> Text passage:
++++++++++

All philosophers of immediacy hold Bergson as chief. Carr, like LeRoy, thinks Bergson’s doctrine as momentously original as those of the greatest classics. “Great scientific discoveries,” he writes,[158] “are often so simple that the greatest wonder about them is that humanity has had to wait so long for them.” Thus with Berkeley’s “esse est percipi” and Kant’s autonomy of the intellectual categories. And equally so with Bergson’s interpretation of reality as life, “living creative evolution,” as distinct both from solid matter and thinking mind.

James, while others find quite determinate differences between him and Bergson, was far less cognizant, himself, of differences than of agreement. He was one of the keenest of Bergsonians, and regarded himself, certainly with a great deal of genial modesty, as a follower, a disciple. “... if I had not read Bergson,” he says,[159] “I should probably still be blackening endless pages of paper privately, in the hope of making ends meet that were never meant to meet ... It is certain that without the confidence which being able to lean on Bergson’s authority gives me, I should never have ventured to urge these particular views of mine ... In my opinion he has killed intellectualism definitively and without hope of recovery.”

* * * * *

The quantity and quality of the study of Bergson’s problems by others, which his own treatment of them has stimulated, is already an enviable monument to that best quality of philosophic genius in his work, its fertility of suggestion. Speaking, as the present writer must, from the point of view of critical reaction, the value of Bergson is indeed incalculable. This is no conventional phrase. His theoretical opponent is almost inclined to feel that the stimulus which Bergson’s lucid exposition affords, to a mind of contrary conviction, to understand itself, must be a more precious good even than the quickening which his followers so eloquently confess.

++++++++++

> Extracted entries:

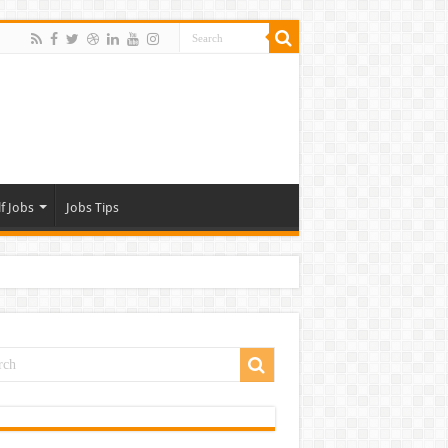
f Jobs
Jobs Tips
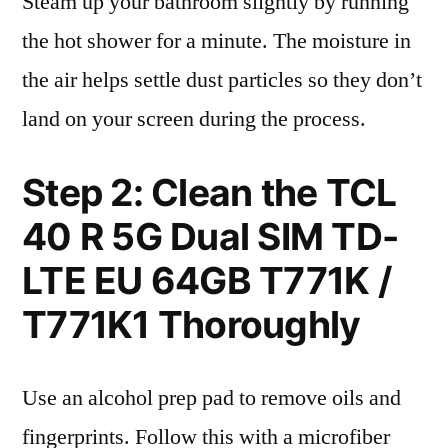
Steam up your bathroom slightly by running
the hot shower for a minute. The moisture in
the air helps settle dust particles so they don’t
land on your screen during the process.
Step 2: Clean the TCL
40 R 5G Dual SIM TD-
LTE EU 64GB T771K /
T771K1 Thoroughly
Use an alcohol prep pad to remove oils and
fingerprints. Follow this with a microfiber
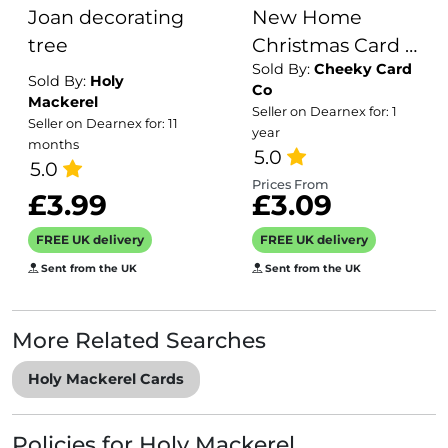
Joan decorating
New Home
tree
Christmas Card -
Sold By:
Cheeky Card
Ideal
Sold By:
Holy
Co
personalised
Mackerel
Seller on Dearnex for: 1
Seller on Dearnex for: 11
Xmas card for
year
months
someone
5.0
5.0
spending their
Prices From
£3.99
£3.09
1st Christmas in
their new
FREE UK delivery
FREE UK delivery
house...
Sent from the UK
Sent from the UK
More Related Searches
Holy Mackerel Cards
Policies for Holy Mackerel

++++++++++

> Tasks to perform:
(a) Name every philosopher mentioned by name in the Bergson passage.
(b) Answer these questions from the Bergson passage:
(i) Which phrase is attributed to Berkeley?
(ii) According to James, what has Bergson killed?
(iii) Which quality of philosophic genius does the passage credit to Bergson's work?
(c) Quote the Bergson passage between "All philosophers of" and "and thinking mind.", inclusive.
The records were drawn from a different source than the Bergson passage.

> Solution set:
(a) Bergson, Carr, LeRoy, Berkeley, Kant, James

(b)
(i) "esse est percipi"
(ii) Intellectualism
(iii) Its fertility of suggestion

(c)
All philosophers of immediacy hold Bergson as chief. Carr, like LeRoy, thinks Bergson’s doctrine as momentously original as those of the greatest classics. “Great scientific discoveries,” he writes,[158] “are often so simple that the greatest wonder about them is that humanity has had to wait so long for them.” Thus with Berkeley’s “esse est percipi” and Kant’s autonomy of the intellectual categories. And equally so with Bergson’s interpretation of reality as life, “living creative evolution,” as distinct both from solid matter and thinking mind.